§ YOUR OBJECTIVE: Every line of the data should be written out exactly, with the pictures left out.

§ PROVIDED DATA:
··········
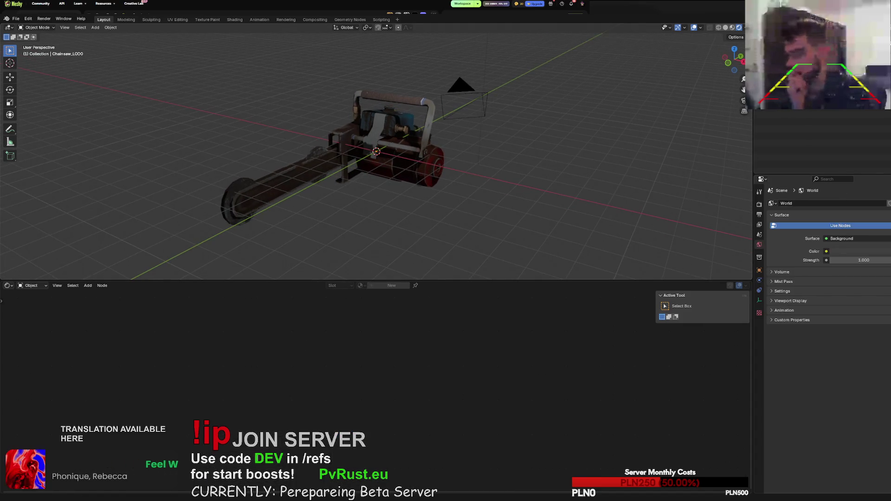
Export the chainsaw through File > Export > FBX (.fbx).
click(16, 18)
mouse_move(46, 127)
··········
§ PROBLEM SOLUTION:
Export the chainsaw through File > Export > FBX (.fbx).
click(16, 18)
mouse_move(46, 127)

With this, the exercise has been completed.